The Fix: Use Route Handlers for data fetching and Server Actions only for mutations:

// ✅ CORRECT - Route Handler for data fetching
// app/api/comments/route.ts
import { NextRequest } from "next/server";
 
export async function GET(request: NextRequest) {
  const { searchParams } = new URL(request.url);
  const page = parseInt(searchParams.get("page") || "1");
 
  try {
    const comments = await db.comment.findMany({
      skip: (page - 1) * 10,
      take: 10,
      orderBy: { createdAt: "desc" },
      include: {
        author: {
          select: { name: true, avatar: true },
        },
      },
    });
 
    return Response.json({
      success: true,
      data: comments,
      hasMore: comments.length === 10,
    });
  } catch (error) {
    return Response.json(
      { success: false, error: "Failed to fetch comments" },
      { status: 500 }
    );
  }
}
// Server Action for mutations only
"use server";
 
export async function createComment(input: {
  text: string;
}): Promise<ActionResponse> {
  try {
    const user = await requireUser();
 
    const result = createCommentSchema.safeParse(input);
    if (!result.success) {
      return {
        success: false,
        error: result.error.issues[0].message,
      };
    }
 
    const comment = await db.comment.create({
      data: {
        text: result.data.text,
        userId: user.id,
      },
      include: {
        author: {
          select: { name: true, avatar: true },
        },
      },
    });
 
    revalidatePath("/comments");
 
    return {
      success: true,
      data: comment,
    };
  } catch (error) {
    return {
      success: false,
      error: "Failed to create comment",
    };
  }
}
// ✅ CORRECT - Client with proper separation
"use client";
import { useQuery, useMutation, useQueryClient } from "@tanstack/react-query";
 
export function CommentsPage() {
  const queryClient = useQueryClient();
 
  // GET request for data fetching - runs in parallel
  const {
    data: comments,
    isLoading,
    fetchNextPage,
  } = useInfiniteQuery({
    queryKey: ["comments"],
    queryFn: async ({ pageParam = 1 }) => {
      const response = await fetch(`/api/comments?page=${pageParam}`);
      return response.json();
    },
    getNextPageParam: (lastPage, pages) =>
      lastPage.hasMore ? pages.length + 1 : undefined,
  });
 
  // Server Action for mutations
  const createCommentMutation = useMutation({
    mutationFn: createComment,
    onSuccess: (result) => {
      if (result.success) {
        // Optimistically update the cache
        queryClient.setQueryData(["comments"], (old) => ({
          ...old,
          pages: [{ data: [result.data], hasMore: true }, ...old.pages],
        }));
        toast.success("Comment created!");
      } else {
        toast.error(result.error);
      }
    },
  });
 
  // Now these can run simultaneously without blocking each other!
  const loadMore = () => fetchNextPage();
  const submitComment = (text: string) =>
    createCommentMutation.mutate({ text });
}

Key Points:

  • Server Actions are for mutations (POST/PUT/DELETE), not data fetching (GET)
  • Use Route Handlers (/api/*) for data fetching - they run in parallel
  • Server Actions queue up sequentially, causing performance bottlenecks
  • Route Handlers can be cached, Server Actions cannot
  • This separation follows REST principles and web standards

Conclusion

These 5 mistakes can seriously impact your Next.js application's security, performance, and user experience.
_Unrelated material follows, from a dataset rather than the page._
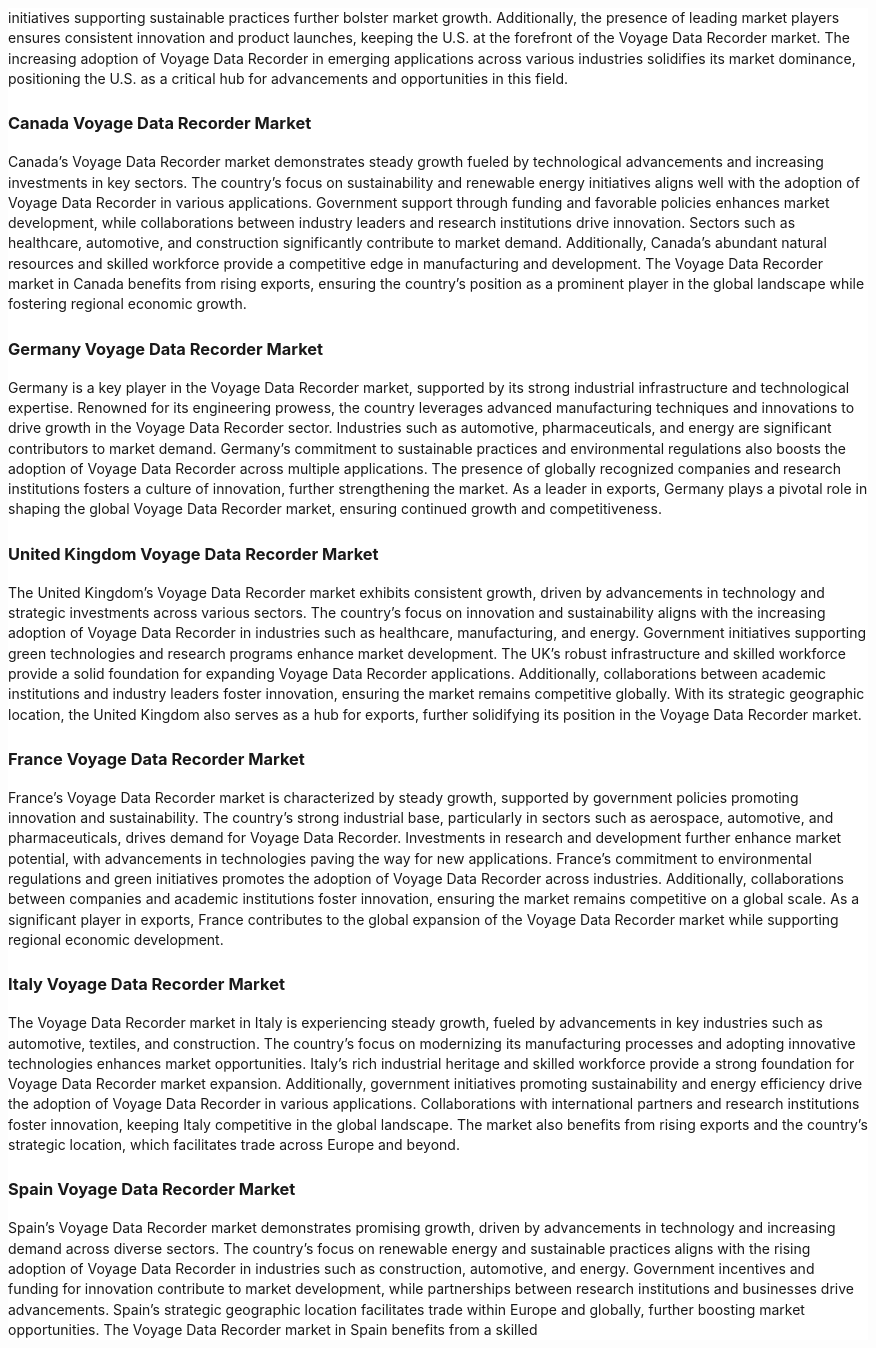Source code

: initiatives supporting sustainable practices further bolster market growth. Additionally, the presence of leading market players ensures consistent innovation and product launches, keeping the U.S. at the forefront of the Voyage Data Recorder market. The increasing adoption of Voyage Data Recorder in emerging applications across various industries solidifies its market dominance, positioning the U.S. as a critical hub for advancements and opportunities in this field.</p><h3>Canada Voyage Data Recorder Market</h3><p>Canada&rsquo;s Voyage Data Recorder market demonstrates steady growth fueled by technological advancements and increasing investments in key sectors. The country&rsquo;s focus on sustainability and renewable energy initiatives aligns well with the adoption of Voyage Data Recorder in various applications. Government support through funding and favorable policies enhances market development, while collaborations between industry leaders and research institutions drive innovation. Sectors such as healthcare, automotive, and construction significantly contribute to market demand. Additionally, Canada&rsquo;s abundant natural resources and skilled workforce provide a competitive edge in manufacturing and development. The Voyage Data Recorder market in Canada benefits from rising exports, ensuring the country&rsquo;s position as a prominent player in the global landscape while fostering regional economic growth.</p><h3>Germany Voyage Data Recorder Market</h3><p>Germany is a key player in the Voyage Data Recorder market, supported by its strong industrial infrastructure and technological expertise. Renowned for its engineering prowess, the country leverages advanced manufacturing techniques and innovations to drive growth in the Voyage Data Recorder sector. Industries such as automotive, pharmaceuticals, and energy are significant contributors to market demand. Germany&rsquo;s commitment to sustainable practices and environmental regulations also boosts the adoption of Voyage Data Recorder across multiple applications. The presence of globally recognized companies and research institutions fosters a culture of innovation, further strengthening the market. As a leader in exports, Germany plays a pivotal role in shaping the global Voyage Data Recorder market, ensuring continued growth and competitiveness.</p><h3>United Kingdom Voyage Data Recorder Market</h3><p>The United Kingdom&rsquo;s Voyage Data Recorder market exhibits consistent growth, driven by advancements in technology and strategic investments across various sectors. The country&rsquo;s focus on innovation and sustainability aligns with the increasing adoption of Voyage Data Recorder in industries such as healthcare, manufacturing, and energy. Government initiatives supporting green technologies and research programs enhance market development. The UK&rsquo;s robust infrastructure and skilled workforce provide a solid foundation for expanding Voyage Data Recorder applications. Additionally, collaborations between academic institutions and industry leaders foster innovation, ensuring the market remains competitive globally. With its strategic geographic location, the United Kingdom also serves as a hub for exports, further solidifying its position in the Voyage Data Recorder market.</p><h3>France Voyage Data Recorder Market</h3><p>France&rsquo;s Voyage Data Recorder market is characterized by steady growth, supported by government policies promoting innovation and sustainability. The country&rsquo;s strong industrial base, particularly in sectors such as aerospace, automotive, and pharmaceuticals, drives demand for Voyage Data Recorder. Investments in research and development further enhance market potential, with advancements in technologies paving the way for new applications. France&rsquo;s commitment to environmental regulations and green initiatives promotes the adoption of Voyage Data Recorder across industries. Additionally, collaborations between companies and academic institutions foster innovation, ensuring the market remains competitive on a global scale. As a significant player in exports, France contributes to the global expansion of the Voyage Data Recorder market while supporting regional economic development.</p><h3>Italy Voyage Data Recorder Market</h3><p>The Voyage Data Recorder market in Italy is experiencing steady growth, fueled by advancements in key industries such as automotive, textiles, and construction. The country&rsquo;s focus on modernizing its manufacturing processes and adopting innovative technologies enhances market opportunities. Italy&rsquo;s rich industrial heritage and skilled workforce provide a strong foundation for Voyage Data Recorder market expansion. Additionally, government initiatives promoting sustainability and energy efficiency drive the adoption of Voyage Data Recorder in various applications. Collaborations with international partners and research institutions foster innovation, keeping Italy competitive in the global landscape. The market also benefits from rising exports and the country&rsquo;s strategic location, which facilitates trade across Europe and beyond.</p><h3>Spain Voyage Data Recorder Market</h3><p>Spain&rsquo;s Voyage Data Recorder market demonstrates promising growth, driven by advancements in technology and increasing demand across diverse sectors. The country&rsquo;s focus on renewable energy and sustainable practices aligns with the rising adoption of Voyage Data Recorder in industries such as construction, automotive, and energy. Government incentives and funding for innovation contribute to market development, while partnerships between research institutions and businesses drive advancements. Spain&rsquo;s strategic geographic location facilitates trade within Europe and globally, further boosting market opportunities. The Voyage Data Recorder market in Spain benefits from a skilled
Server Actions are powerful, but they require careful implementation:

Key Takeaways:

  1. Use useTransition for proper loading states with revalidatePath
  2. Always validate server-side - never trust client data
  3. Authenticate on the server using secure session management
  4. Return structured errors instead of throwing them
  5. Use Route Handlers for data fetching and Server Actions only for mutations

By avoiding these mistakes, you'll build more secure, performant, and reliable Next.js applications. Server Actions are still evolving, but following these patterns will keep your application robust as the ecosystem continues to mature.

Remember: Server Actions create public endpoints, so always treat them with the same security considerations as any other API endpoint in your application.